**** Available records ****

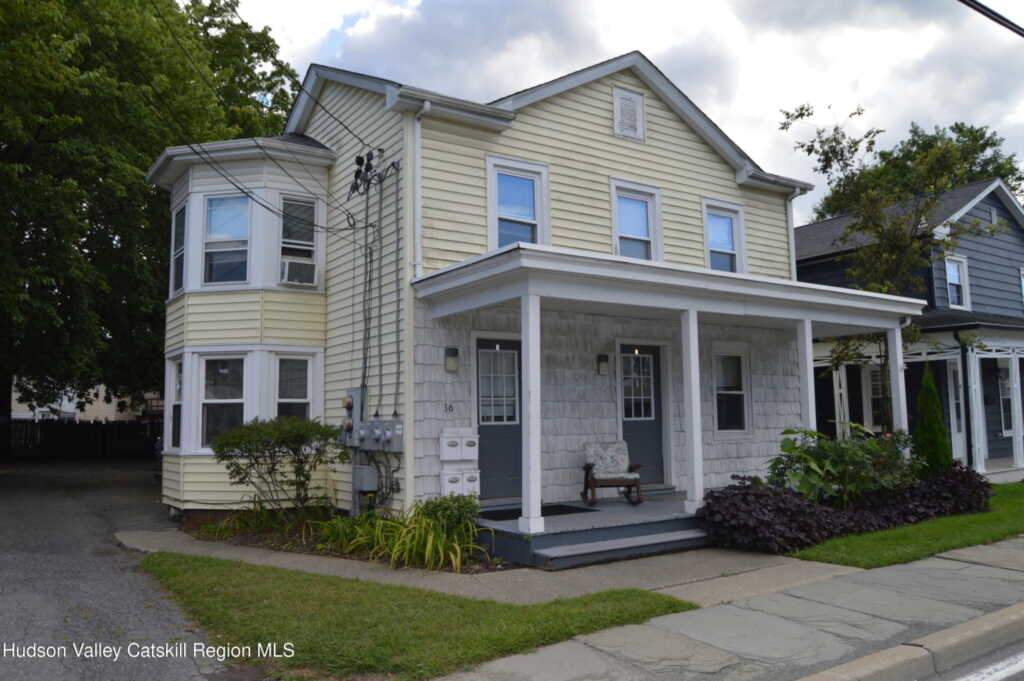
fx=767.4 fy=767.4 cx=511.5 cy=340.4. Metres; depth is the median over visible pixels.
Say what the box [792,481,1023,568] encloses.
lawn
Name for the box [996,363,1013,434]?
window
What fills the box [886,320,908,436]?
porch column
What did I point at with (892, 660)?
curb
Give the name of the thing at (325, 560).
walkway
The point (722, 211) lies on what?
window
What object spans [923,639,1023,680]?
road
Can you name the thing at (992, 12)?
power line
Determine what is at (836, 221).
blue house
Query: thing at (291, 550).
garden bed
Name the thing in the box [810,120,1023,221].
tree
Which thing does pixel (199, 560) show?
lawn
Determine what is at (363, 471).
utility box
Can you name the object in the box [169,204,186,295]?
window
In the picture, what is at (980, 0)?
sky
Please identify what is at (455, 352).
wall lamp
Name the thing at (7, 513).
driveway
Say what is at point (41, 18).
tree
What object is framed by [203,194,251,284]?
window
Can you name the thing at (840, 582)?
sidewalk
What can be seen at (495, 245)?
window
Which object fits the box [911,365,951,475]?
evergreen shrub
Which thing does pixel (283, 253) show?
window
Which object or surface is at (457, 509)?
shrub
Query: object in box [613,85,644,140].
gable vent
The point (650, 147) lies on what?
house
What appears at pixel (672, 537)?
porch step
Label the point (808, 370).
porch column
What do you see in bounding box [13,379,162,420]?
distant house
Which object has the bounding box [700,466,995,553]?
purple shrub
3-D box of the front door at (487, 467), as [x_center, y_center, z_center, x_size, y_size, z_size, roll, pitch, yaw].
[-0.136,1.135,10.036,1.147,2.143,0.163,3,-6,-35]
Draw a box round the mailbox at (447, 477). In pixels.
[440,466,480,496]
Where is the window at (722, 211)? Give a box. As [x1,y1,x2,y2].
[702,198,745,274]
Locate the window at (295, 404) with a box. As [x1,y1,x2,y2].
[274,354,313,421]
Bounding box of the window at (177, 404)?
[165,355,182,449]
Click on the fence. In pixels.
(81, 429)
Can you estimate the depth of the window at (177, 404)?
11.62 m
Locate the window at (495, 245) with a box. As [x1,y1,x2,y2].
[486,154,549,249]
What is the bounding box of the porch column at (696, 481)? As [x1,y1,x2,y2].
[680,307,704,515]
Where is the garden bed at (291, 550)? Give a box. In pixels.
[177,510,516,573]
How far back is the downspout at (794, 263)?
13.89 m
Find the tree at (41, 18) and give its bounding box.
[0,0,301,417]
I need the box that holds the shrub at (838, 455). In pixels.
[765,424,921,504]
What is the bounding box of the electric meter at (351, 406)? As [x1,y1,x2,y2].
[342,388,364,443]
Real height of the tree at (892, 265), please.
6.362 m
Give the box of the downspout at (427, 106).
[408,105,428,278]
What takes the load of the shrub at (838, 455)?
on the ground
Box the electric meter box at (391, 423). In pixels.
[341,387,405,452]
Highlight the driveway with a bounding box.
[0,457,244,680]
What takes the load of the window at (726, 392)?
in the house at (650, 147)
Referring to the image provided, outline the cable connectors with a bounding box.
[348,149,381,195]
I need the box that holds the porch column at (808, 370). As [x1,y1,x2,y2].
[796,318,816,433]
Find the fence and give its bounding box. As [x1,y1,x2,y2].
[1,417,164,457]
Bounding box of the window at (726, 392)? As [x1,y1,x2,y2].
[711,342,751,435]
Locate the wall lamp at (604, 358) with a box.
[596,353,608,374]
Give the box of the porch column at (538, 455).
[519,290,544,536]
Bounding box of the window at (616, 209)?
[610,179,661,262]
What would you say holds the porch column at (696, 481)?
on the porch at (648, 507)
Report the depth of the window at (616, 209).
11.69 m
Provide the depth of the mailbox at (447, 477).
9.41 m
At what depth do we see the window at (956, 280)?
18.08 m
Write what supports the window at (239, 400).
in the house at (650, 147)
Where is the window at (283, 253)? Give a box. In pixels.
[278,195,318,286]
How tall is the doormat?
0.022 m
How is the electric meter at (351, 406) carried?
attached to the house at (650, 147)
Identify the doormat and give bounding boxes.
[477,504,592,521]
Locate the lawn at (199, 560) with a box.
[139,553,695,680]
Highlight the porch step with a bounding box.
[536,528,711,567]
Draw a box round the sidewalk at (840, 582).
[439,538,1023,680]
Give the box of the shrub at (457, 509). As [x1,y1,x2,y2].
[418,494,480,540]
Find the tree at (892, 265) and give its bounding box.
[781,104,1005,432]
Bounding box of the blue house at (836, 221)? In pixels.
[795,177,1023,476]
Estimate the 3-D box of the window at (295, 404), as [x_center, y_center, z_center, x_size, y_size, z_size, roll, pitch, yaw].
[-3.084,0.919,10.771,0.605,1.584,0.243,3,-6,-35]
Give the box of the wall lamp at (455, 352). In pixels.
[444,347,458,372]
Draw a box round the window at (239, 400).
[199,353,247,448]
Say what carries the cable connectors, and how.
attached to the house at (650, 147)
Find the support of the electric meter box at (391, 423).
attached to the house at (650, 147)
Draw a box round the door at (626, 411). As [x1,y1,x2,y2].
[616,343,666,484]
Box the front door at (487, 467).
[475,336,522,498]
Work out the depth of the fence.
29.82 m
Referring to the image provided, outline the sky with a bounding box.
[219,0,1023,222]
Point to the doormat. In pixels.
(501, 513)
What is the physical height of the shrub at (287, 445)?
1.481 m
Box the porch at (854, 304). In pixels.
[404,242,930,549]
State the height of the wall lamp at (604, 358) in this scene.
0.312 m
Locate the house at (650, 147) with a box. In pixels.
[151,45,820,538]
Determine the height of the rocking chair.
0.807 m
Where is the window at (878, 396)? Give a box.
[867,365,887,428]
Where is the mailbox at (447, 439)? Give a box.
[439,427,477,462]
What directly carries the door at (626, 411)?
in the house at (650, 147)
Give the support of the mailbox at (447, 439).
attached to the house at (650, 147)
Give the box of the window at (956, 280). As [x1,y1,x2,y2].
[944,254,970,309]
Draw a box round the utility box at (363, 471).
[353,464,378,490]
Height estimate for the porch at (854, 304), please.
3.043 m
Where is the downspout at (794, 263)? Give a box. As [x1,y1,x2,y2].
[786,186,804,282]
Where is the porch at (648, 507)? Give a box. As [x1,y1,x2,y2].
[478,494,708,569]
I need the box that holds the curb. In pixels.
[795,601,1023,680]
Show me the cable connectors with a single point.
(359, 157)
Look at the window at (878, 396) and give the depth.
17.47 m
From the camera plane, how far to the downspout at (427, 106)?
9.74 m
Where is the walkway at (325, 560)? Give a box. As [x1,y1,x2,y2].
[124,524,858,607]
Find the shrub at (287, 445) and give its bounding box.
[214,415,342,521]
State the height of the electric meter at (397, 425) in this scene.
0.412 m
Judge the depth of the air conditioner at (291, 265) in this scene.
10.95 m
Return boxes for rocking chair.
[582,440,642,506]
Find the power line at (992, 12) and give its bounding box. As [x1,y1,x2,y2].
[957,0,1023,37]
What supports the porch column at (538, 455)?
on the porch at (648, 507)
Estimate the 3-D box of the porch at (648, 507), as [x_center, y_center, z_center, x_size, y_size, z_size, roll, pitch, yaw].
[2.291,2.422,10.541,7.322,0.297,3.014,3,-6,-35]
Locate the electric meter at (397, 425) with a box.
[349,420,403,450]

****

Type out the data above once more, exactly, with no images included.

fx=767.4 fy=767.4 cx=511.5 cy=340.4. Metres; depth is the median over visible pixels.
Say what the box [792,481,1023,568] encloses.
lawn
Name for the box [996,363,1013,434]?
window
What fills the box [886,320,908,436]?
porch column
What did I point at with (892, 660)?
curb
Give the name of the thing at (325, 560).
walkway
The point (722, 211) lies on what?
window
What object spans [923,639,1023,680]?
road
Can you name the thing at (992, 12)?
power line
Determine what is at (836, 221).
blue house
Query: thing at (291, 550).
garden bed
Name the thing in the box [810,120,1023,221].
tree
Which thing does pixel (199, 560) show?
lawn
Determine what is at (363, 471).
utility box
Can you name the object in the box [169,204,186,295]?
window
In the picture, what is at (980, 0)?
sky
Please identify what is at (455, 352).
wall lamp
Name the thing at (7, 513).
driveway
Say what is at point (41, 18).
tree
What object is framed by [203,194,251,284]?
window
Can you name the thing at (840, 582)?
sidewalk
What can be seen at (495, 245)?
window
Which object fits the box [911,365,951,475]?
evergreen shrub
Which thing does pixel (283, 253) show?
window
Which object or surface is at (457, 509)?
shrub
Query: object in box [613,85,644,140].
gable vent
The point (650, 147) lies on what?
house
What appears at pixel (672, 537)?
porch step
Label the point (808, 370).
porch column
What do you see in bounding box [13,379,162,420]?
distant house
Which object has the bounding box [700,466,995,553]?
purple shrub
3-D box of the front door at (487, 467), as [x_center, y_center, z_center, x_size, y_size, z_size, roll, pitch, yaw].
[-0.136,1.135,10.036,1.147,2.143,0.163,3,-6,-35]
Draw a box round the mailbox at (447, 477). In pixels.
[440,466,480,496]
Where is the window at (722, 211)? Give a box. As [x1,y1,x2,y2].
[702,198,745,274]
Locate the window at (295, 404) with a box. As [x1,y1,x2,y2].
[274,354,313,421]
Bounding box of the window at (177, 404)?
[165,355,182,449]
Click on the fence. In pixels.
(81, 429)
Can you estimate the depth of the window at (177, 404)?
11.62 m
Locate the window at (495, 245) with a box. As [x1,y1,x2,y2].
[486,154,549,249]
What is the bounding box of the porch column at (696, 481)? As [x1,y1,x2,y2].
[680,307,704,515]
Where is the garden bed at (291, 550)? Give a box. In pixels.
[177,510,516,573]
How far back is the downspout at (794, 263)?
13.89 m
Find the tree at (41, 18) and give its bounding box.
[0,0,301,417]
I need the box that holds the shrub at (838, 455). In pixels.
[765,424,921,504]
What is the bounding box of the electric meter at (351, 406)? As [x1,y1,x2,y2].
[342,388,364,443]
Real height of the tree at (892, 265), please.
6.362 m
Give the box of the downspout at (427, 106).
[408,105,428,278]
What takes the load of the shrub at (838, 455)?
on the ground
Box the electric meter box at (391, 423). In pixels.
[341,387,405,452]
Highlight the driveway with a bounding box.
[0,457,244,680]
What takes the load of the window at (726, 392)?
in the house at (650, 147)
Referring to the image provided, outline the cable connectors with a bounding box.
[348,149,381,195]
I need the box that holds the porch column at (808, 370). As [x1,y1,x2,y2].
[796,318,816,433]
Find the fence and give its bounding box. As [x1,y1,x2,y2].
[1,417,164,457]
Bounding box of the window at (726, 392)? As [x1,y1,x2,y2].
[711,342,751,435]
Locate the wall lamp at (604, 358) with a box.
[596,353,608,374]
Give the box of the porch column at (538, 455).
[519,290,544,536]
Bounding box of the window at (616, 209)?
[610,179,661,262]
What would you say holds the porch column at (696, 481)?
on the porch at (648, 507)
Report the depth of the window at (616, 209).
11.69 m
Provide the depth of the mailbox at (447, 477).
9.41 m
At what depth do we see the window at (956, 280)?
18.08 m
Write what supports the window at (239, 400).
in the house at (650, 147)
Where is the window at (283, 253)? Give a box. In pixels.
[278,195,318,286]
How tall is the doormat?
0.022 m
How is the electric meter at (351, 406) carried?
attached to the house at (650, 147)
Identify the doormat and give bounding boxes.
[477,504,592,521]
Locate the lawn at (199, 560) with a box.
[139,553,695,680]
Highlight the porch step with a bounding box.
[536,528,711,567]
Draw a box round the sidewalk at (840, 582).
[439,538,1023,680]
Give the box of the shrub at (457, 509). As [x1,y1,x2,y2].
[418,494,480,540]
Find the tree at (892, 265) and give its bounding box.
[781,104,1005,432]
Bounding box of the blue house at (836, 221)? In pixels.
[795,177,1023,476]
Estimate the 3-D box of the window at (295, 404), as [x_center, y_center, z_center, x_size, y_size, z_size, roll, pitch, yaw].
[-3.084,0.919,10.771,0.605,1.584,0.243,3,-6,-35]
Give the box of the wall lamp at (455, 352). In pixels.
[444,347,458,372]
Draw a box round the window at (239, 400).
[199,353,247,448]
Say what carries the cable connectors, and how.
attached to the house at (650, 147)
Find the support of the electric meter box at (391, 423).
attached to the house at (650, 147)
Draw a box round the door at (626, 411). As [x1,y1,x2,y2].
[616,343,666,484]
Box the front door at (487, 467).
[475,336,522,498]
Work out the depth of the fence.
29.82 m
Referring to the image provided, outline the sky with a bounding box.
[219,0,1023,222]
Point to the doormat. In pixels.
(501, 513)
What is the physical height of the shrub at (287, 445)?
1.481 m
Box the porch at (854, 304). In pixels.
[404,242,930,549]
State the height of the wall lamp at (604, 358) in this scene.
0.312 m
Locate the house at (650, 147) with a box. In pixels.
[151,45,820,538]
Determine the height of the rocking chair.
0.807 m
Where is the window at (878, 396)? Give a box.
[867,365,887,428]
Where is the mailbox at (447, 439)? Give a box.
[439,427,477,462]
What directly carries the door at (626, 411)?
in the house at (650, 147)
Give the support of the mailbox at (447, 439).
attached to the house at (650, 147)
Give the box of the window at (956, 280). As [x1,y1,x2,y2].
[944,254,970,309]
Draw a box round the utility box at (363, 471).
[353,464,378,490]
Height estimate for the porch at (854, 304), please.
3.043 m
Where is the downspout at (794, 263)? Give a box. As [x1,y1,x2,y2].
[786,186,804,282]
Where is the porch at (648, 507)? Give a box. As [x1,y1,x2,y2].
[478,494,708,569]
I need the box that holds the curb. In pixels.
[795,601,1023,680]
Show me the cable connectors with a single point.
(359, 157)
Look at the window at (878, 396) and give the depth.
17.47 m
From the camera plane, how far to the downspout at (427, 106)?
9.74 m
Where is the walkway at (325, 560)? Give a box. As [x1,y1,x2,y2].
[124,524,858,607]
Find the shrub at (287, 445) and give its bounding box.
[214,415,342,521]
State the height of the electric meter at (397, 425) in this scene.
0.412 m
Judge the depth of the air conditioner at (291, 265) in this scene.
10.95 m
Return boxes for rocking chair.
[582,440,642,506]
Find the power line at (992, 12) and give its bounding box. As [x1,y1,x2,y2].
[957,0,1023,37]
What supports the porch column at (538, 455)?
on the porch at (648, 507)
Estimate the 3-D box of the porch at (648, 507), as [x_center, y_center, z_center, x_size, y_size, z_size, roll, pitch, yaw].
[2.291,2.422,10.541,7.322,0.297,3.014,3,-6,-35]
Locate the electric meter at (397, 425) with a box.
[349,420,403,450]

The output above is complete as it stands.